Computational complexity is usually treated as an obstacle. NP-hard problems are the ones we wish we could solve efficiently but cannot. We build approximation algorithms, heuristics, quantum annealing protocols — all strategies for coping with the intractable.
Maymin (arXiv:2602.20415) proves that intractability is not just an obstacle but a structural requirement for competitive markets. The argument: in a world where P = NP, firms could efficiently solve the collusion detection problem. They could verify whether any competitor deviated from a cartel agreement, in noisy real-world data, in polynomial time. Punishment threats would be credible. Cartels would stabilize. Markets would become collusive.
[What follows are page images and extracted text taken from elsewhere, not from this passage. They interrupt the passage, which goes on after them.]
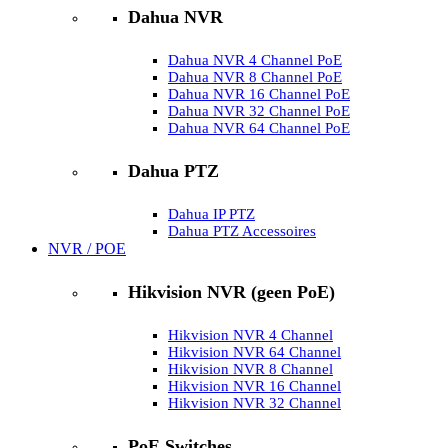
Dahua NVR
Dahua NVR 4 Channel PoE
Dahua NVR 8 Channel PoE
Dahua NVR 16 Channel PoE
Dahua NVR 32 Channel PoE
Dahua NVR 64 Channel PoE
Dahua PTZ
Dahua IP PTZ
Dahua PTZ Accessoires
NVR / POE
Hikvision NVR (geen PoE)
Hikvision NVR 4 Channel
Hikvision NVR 64 Channel
Hikvision NVR 8 Channel
Hikvision NVR 16 Channel
Hikvision NVR 32 Channel
PoE Switches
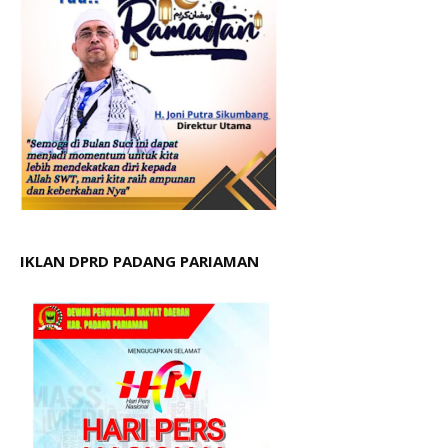
IKLAN DPRD PADANG PARIAMAN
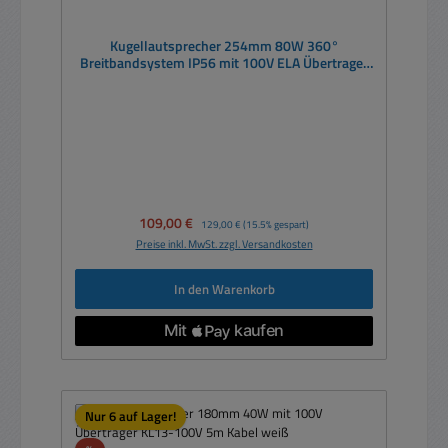
Kugellautsprecher 254mm 80W 360°
Breitbandsystem IP56 mit 100V ELA Übertrager
weiß
Verkaufspreis:
109,00 €
Regulärer Preis:
129,00 €
(15.5% gespart)
Preise inkl. MwSt. zzgl. Versandkosten
In den Warenkorb
Nur 6 auf Lager!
In the world we actually live in — where P is believed to not equal NP — collusion detection is computationally infeasible for most real-world markets. Firms cannot efficiently verify whether a price drop was a competitor cheating on the cartel or a random market fluctuation. Punishment is therefore not credible. Cartels decay. Markets remain competitive.
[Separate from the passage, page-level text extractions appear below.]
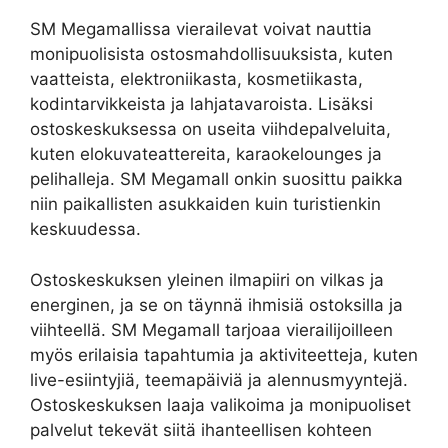
SM Megamallissa vierailevat voivat nauttia
monipuolisista ostosmahdollisuuksista, kuten
vaatteista, elektroniikasta, kosmetiikasta,
kodintarvikkeista ja lahjatavaroista. Lisäksi
ostoskeskuksessa on useita viihdepalveluita,
kuten elokuvateattereita, karaokelounges ja
pelihalleja. SM Megamall onkin suosittu paikka
niin paikallisten asukkaiden kuin turistienkin
keskuudessa.
Ostoskeskuksen yleinen ilmapiiri on vilkas ja
energinen, ja se on täynnä ihmisiä ostoksilla ja
viihteellä. SM Megamall tarjoaa vierailijoilleen
myös erilaisia tapahtumia ja aktiviteetteja, kuten
live-esiintyjiä, teemapäiviä ja alennusmyyntejä.
Ostoskeskuksen laaja valikoima ja monipuoliset
palvelut tekevät siitä ihanteellisen kohteen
The result is an “if and only if”: markets are competitive exactly when the computational problems underlying them are intractable. This is not a metaphor or an analogy. It is a formal theorem connecting economic structure (competition vs. collusion) to computational complexity class (P vs. NP).
The implication is uncomfortable. We want markets to be competitive AND informationally efficient. But informational efficiency — the market price reflecting all available information — requires computational power to aggregate that information. Maymin's prior work (2011) showed that informationally efficient markets require P = NP. Combined with the new result: you can have informational efficiency (P = NP, prices reflect everything) or competition (P ≠ NP, cartels cannot self-police), but not both.
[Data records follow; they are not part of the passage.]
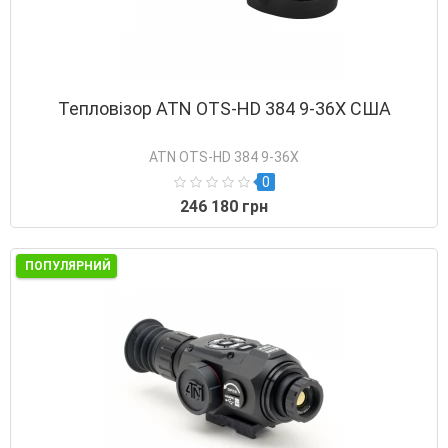
Тепловізор ATN OTS-HD 384 9-36X США
ATN OTS-HD 384 9-36X
0
246 180 грн
ПОПУЛЯРНИЙ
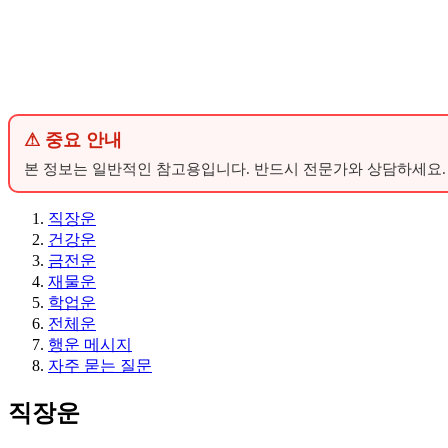
⚠ 중요 안내
본 정보는 일반적인 참고용입니다. 반드시 전문가와 상담하세요.
직장운
건강운
금전운
재물운
학업운
전체운
행운 메시지
자주 묻는 질문
직장운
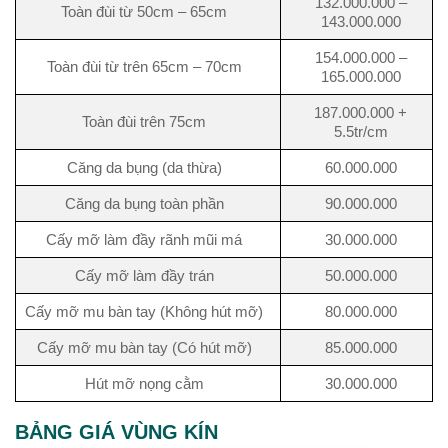
132.000.000 –
Toàn đùi từ 50cm – 65cm
143.000.000
154.000.000 –
Toàn đùi từ trên 65cm – 70cm
165.000.000
187.000.000 +
Toàn đùi trên 75cm
5.5tr/cm
Căng da bụng (da thừa)
60.000.000
Căng da bụng toàn phần
90.000.000
Cấy mỡ làm đầy rãnh mũi má
30.000.000
Cấy mỡ làm đầy trán
50.000.000
Cấy mỡ mu bàn tay (Không hút mỡ)
80.000.000
Cấy mỡ mu bàn tay (Có hút mỡ)
85.000.000
Hút mỡ nọng cằm
30.000.000
BẢNG GIÁ VÙNG KÍN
The hardness of the problem is not a bug in the market's design. It is the mechanism that keeps the market free. If we ever built machines that could solve NP-hard problems efficiently — through quantum computing, novel algorithms, or unforeseen physics — the economic consequence would not be prosperity. It would be perfect cartels.
Intractability protects us from the cooperation we don't want. The computational wall that frustrates the optimizer also frustrates the cartel enforcer. Every time a collusion scheme fails because the monitoring problem is too hard, NP-hardness just earned its keep.